Da Philip eiligst nach Paris muss, bleiben wir bis Sarreguemines zusammen, diskutieren zunächst über Fahrradtechnik, gehen dann aber bald zu effiziernt-kooperativer Eilfahrt über, wobei ich einige Kraftreserven mobilisiere, um auf dieser ziemlich hügeligen Strecke bergauf in seinem Windschatten zu bleiben bzw. überhaupt mitzuhalten, er hingegen bergab die Windschleppe nutzt, die ich gewöhnlich nach mir ziehe, um mir hinterherzudüsen... Wie gesagt: Gepäck drückt bergab unheimlich. Bei unserer ausgiebigen Vesperpause in Bitche sitzen wir vor einem Supermarché gegenüber der großen Festungsanlage, die auf einem Felsen über der Stadt thront und offenbar auch außerhalb der Saison zahlreiche Besucher anzieht. Mich auch, aber ich habe a) wenig Zeit (wie Philip) und b) niemanden, der auf Rad und Gepäck aufpasst. Das ist der Nachteil an Radtouren alleine: Man kann nichts besichtigen. Ist man in einer Gruppe unterwegs, so teilt man sich und besichtigt nacheinander, während die übrigen jeweils als Aufpasser fungieren. Schon die Gegend vor Bitche war von Militär geprägt: Militärische Sperrgebiete (entferntes Maschinengewehrfeuer), Kasernen und ein Militärflugplatz. Strategische Standortplanung, die vermutlich noch aus der Zeit deutsch-französischer Konfrontation stammt.

Vor Sarreguemines hängt mich Philip zwar mehrmals ab, dennoch ist es gut, einen Schrittmacher zu haben, den man einholen will. Er wartet auf mich am Stadtrand, und angesichts der hereinbrechenden Dämmerung vergleichen wir unsere Übernachtungsstrategien. Philip bevorzugt Campingplätze, und ich wäre ihm heute gefolgt, aber die Befragung von Passanten ergibt, dass es keinen gibt - zumindest in Sarreguemines nicht. Der nächste Zeltplatz liegt südwestlich und auf'm Berg (in Hambach, glaub' ich; also günstig für Philip), und ich will nach Nordwesten und dem Saartal entlang. Also trennen wir uns.

Kurzfristig zurück ins deutsche Saarland

Sarreguemines -> Grosbliederstroff (...ziemlich verhunzter deutscher Name - auf der gegenüberliegenden, dt.

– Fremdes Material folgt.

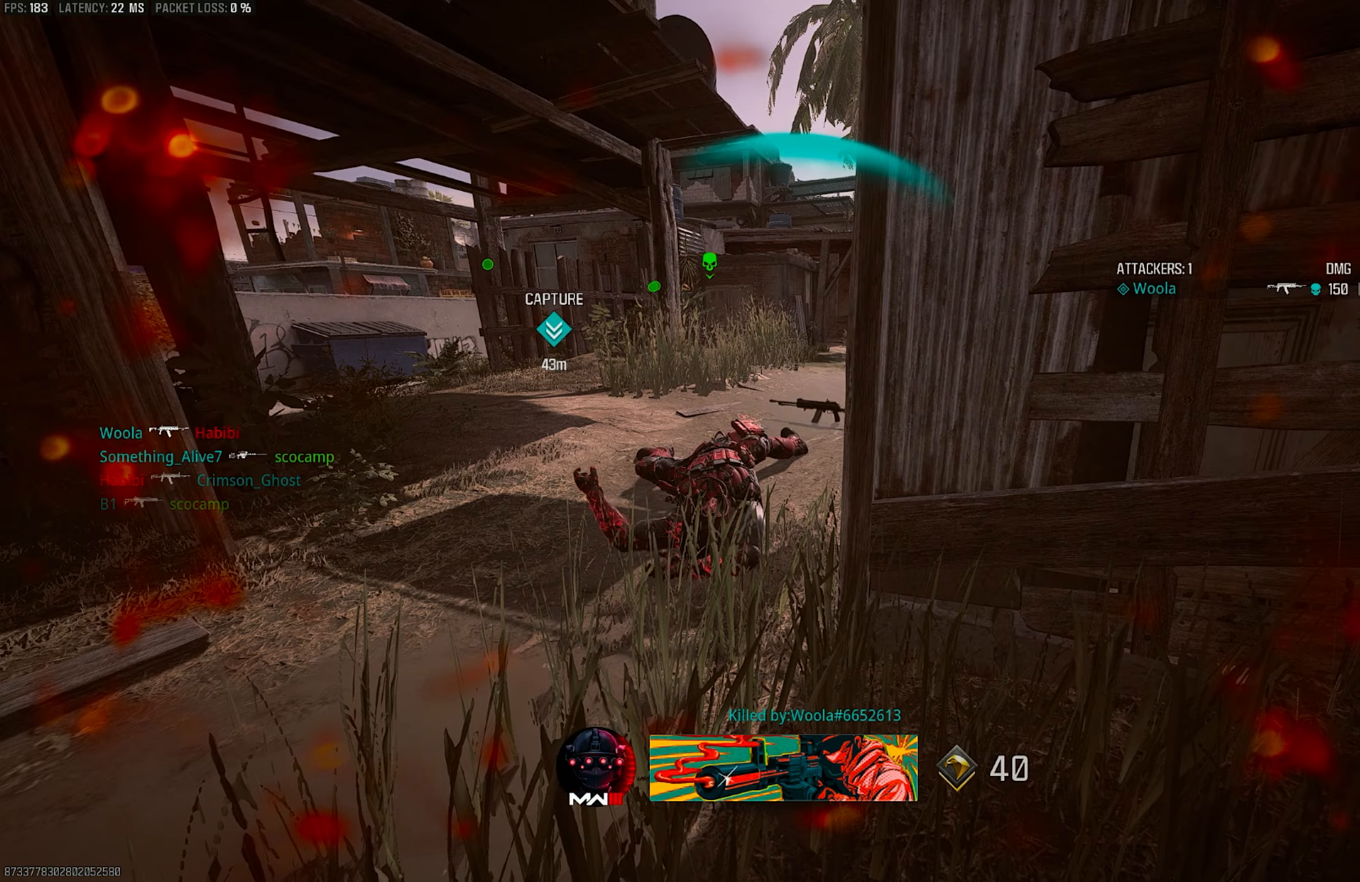
{"buttons": [], "left_stick": "up", "right_stick": "up-right", "events": [[17, "right_stick", "down-left"], [50, "L3", "up"], [50, "left_stick", "up"], [283, "right_stick", "up-right"]]}
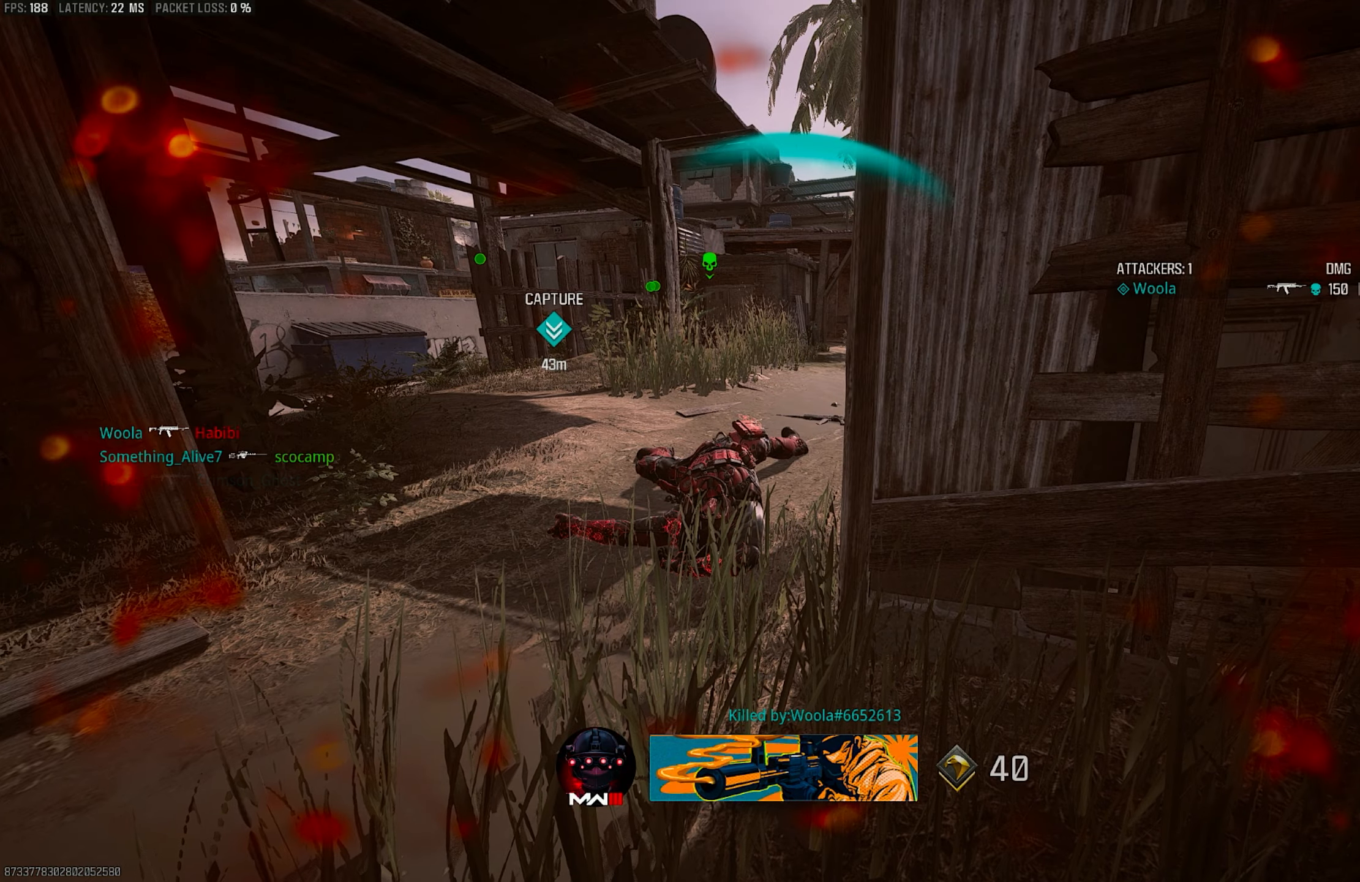
{"buttons": [], "left_stick": "up", "right_stick": "up-right", "events": [[17, "right_stick", "center"], [150, "right_stick", "down-left"], [483, "right_stick", "up-right"]]}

Saarseite liegt das Pendant Kleinblittersdorf) -> Saarbrücken-St. Arnual -> Saarbrücken -> Saarbrücken-Burbach -> Völklingen.

Ich fahre auf der französischen Saarseite nach Deutschland zurück - auf einem hübschen Uferradweg in die Dunkelheit dieses angenehm warmen Abends. Verlassene Schleusenanlagen, ein paar Ausflugsradler, ich unterquere die beleuchtete Fußgängerbrücke nach Kleinblittersdorf.

In St. Arnual, einem schlichten, hübschen Wohnvorort Saarbrückens, treffen sich einige Arbeiter in den Kneipen um den dreieckigen, gepflastert-geschotterten Dorfplatz. Einige sitzen draußen und genießen die Abendluft, alle Kneipen haben Gartenstühle und -tische. An einer Seite des Dreiecks sind drei Lokale nebeneinander, eines davon ein italienischer Schnellimbiss, will man meinen, angesichts des Straßenverkaufs am Schiebefenster und der nicht übermäßigen Preise. Ich bestelle aus etwas höherer Kategorie und bekomme nach längerer Zeit eine zu meiner Überraschung große, käseüberbackene "Combinazione" (Nudelgericht mit Sauce und so ziemlich allen italienischen Nudelsorten) in einer Steingutform. Delikat! Egal in welchem der drei Lokale man hier bestellt hat, man setzt sich zu demjenigen, mit dem man schwätzen will und wird dort auch bedient, selbst wenn das zwei Häuser weiter liegt - und man seinen Gesprächspartner zum ersten Mal sieht. Die Offenheit überrascht den "Schwaben".

Saarbrücken

Weiter ins nächtliche Saarbrücken. Stadtzentrum ansehen. Großer, hell beleuchteter, zentraler Platz in der Fußgängerzone. (Hab' vergessen, wie der heißt.) Viel Musik aus verschiedenen Lokalen, viele Jugendliche, spätes, buntes Treiben. Lädt zum Verweilen ein, mir gefällt's unheimlich.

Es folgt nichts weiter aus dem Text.